C’est dans cette somptueuse résidence, sur les pentes de la Californie que vécut le grand-duc Michel Michaïlovitch, oncle du tsar Nicolas II. Les hôtes de la villa reçurent les hivernants les plus illustres : le roi Edouard VII, le roi de Suède, les princes de Nassau. De 1895 à 1914, le grand-duc Michel et sa très jolie épouse sont venus tous les ans pendant la saison d’hiver à la villa Kazbeck, dont le nom évoque un des plus hauts sommets du Caucase.



Villa Champfleuri

La villa Champfleuri est surtout connue pour ses jardins extraordinaires, où furent tournés de nombreux films. Parmi eux, "Macao, l’enfer du jeu" tourné par Jean Delannoy qui a utilisé pour l’occasion le superbe jardin japonais. Les jardins proposent aux visiteurs, sur trois hectares, de nombreux sujets de dépaysement : l’Europe, l’Asie, l’Afrique. La villa appartenait à un riche ressortissant américain qui la vendit en 1923 à M. et Mme. Mario Vagliano.

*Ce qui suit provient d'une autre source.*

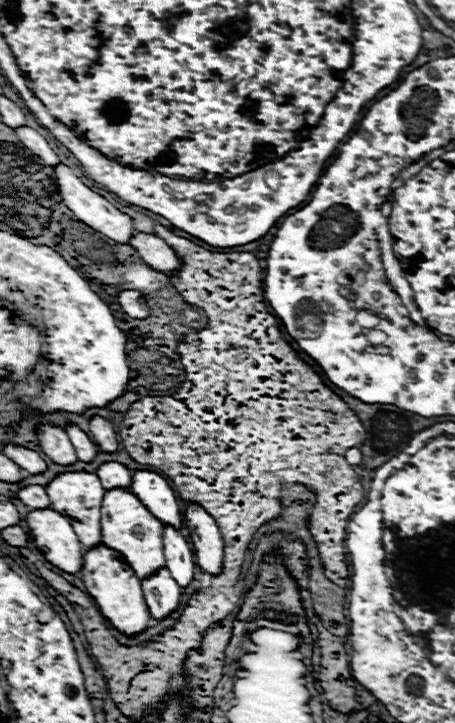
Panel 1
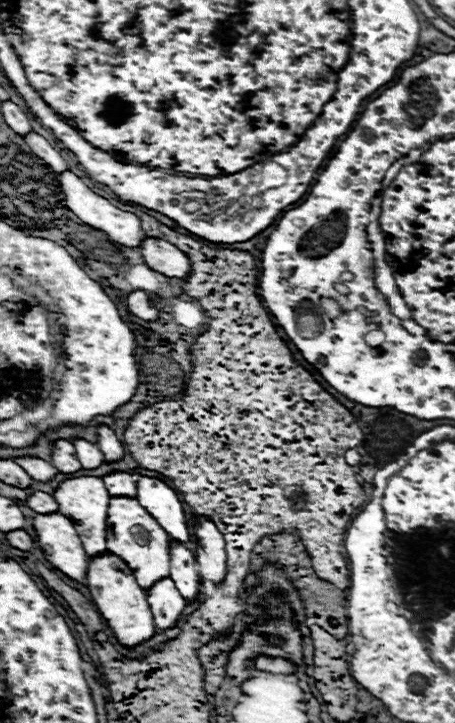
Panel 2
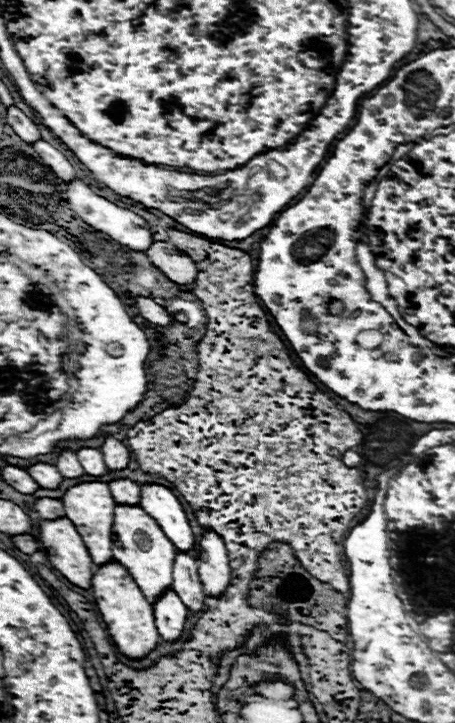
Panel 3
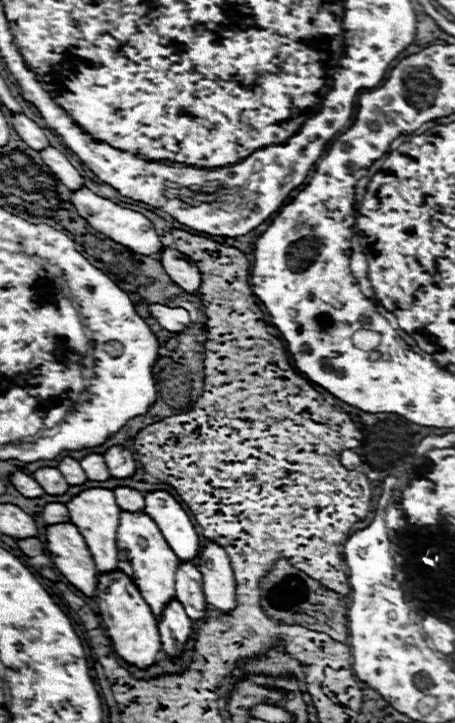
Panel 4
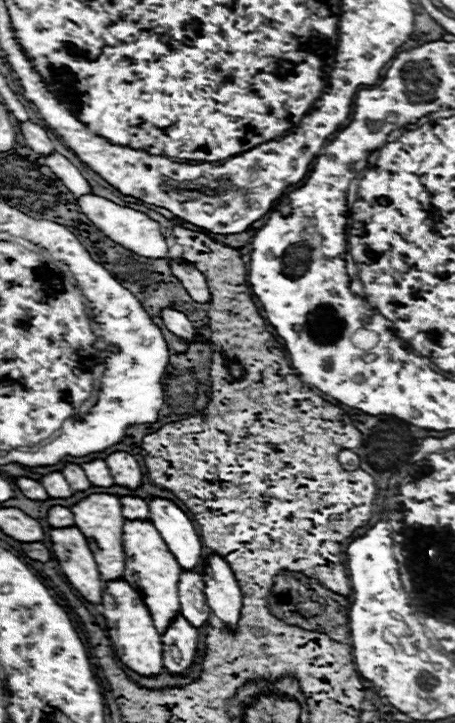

Château la croix des gardes

L’acquéreur de cinquante hectares de bosquets, de broussailles et de rocailles, au sommet de la Croix des Gardes était le Suisse Paul Girod. A partir de 1919, il fit édifier sur ces terres le château de la Croix des Gardes. Le bâtiment, avec sa façade de style florentin, se trouve au cœur de véritables jardins suspendus d’une surface de douze hectares. Le château fut vendu en 1925 à M. Goldman, créateur des célèbres bijoux Burma, puis revendu à M. Leven, un des propriétaires de "Pschitt".


Château Scott


Michel Hugues Scott, inventeur de l’émulsion à base d’huile de foie de morue, fit bâtir un manoir dans un parc immense qui descendait jusqu’à la mer. Ces lieux ont inspiré Marcel L’Herbier qui, en 1931, y tourna la version parlante du "Mystère de la Chambre Jaune". Devenue veuve, Mme Scott vendit, en 1891 à M. H-Emile Meunier, fabricant de chocolats bien connus. Vers 1935, le domaine est vendu au propriétaire du Grand Hôtel à Cannes.

villa Fiesole

Le peintre Jean-Gabriel Domergue cherchait à Cannes un terrain sur lequel il pourrait construire une demeure semblable à celles qu’il avait vues à Fiesole, une cité des environs de Florence. Il le trouva en 1926 au bas de la Californie. En 1936, on pendait la crémaillère. C’est dans cette villa que les femmes les plus élégantes et les plus belles du monde sont venues poser pour l’artiste : Gina Lollobrigida, Brigitte Bardot, Joséphine Baker, Mylène Demongeot, Mme Van Cleef et tant d’autres. Rebaptisée villa Domergue, elle appartient aujourd’hui à la Ville de Cannes.

Château de Thorenc

Situé dans le quartier verdoyant de Terrefial, à la limite de Cannes et du Cannet aux abords du massif de la Californie, le vaste domaine du château de Thorenc fut la propriété de la duchesse de Benford avant de devenir, beaucoup plus tard, la résidence de l’ex-empereur d’Annam, Bao Daï, jusqu’au début des années 1970.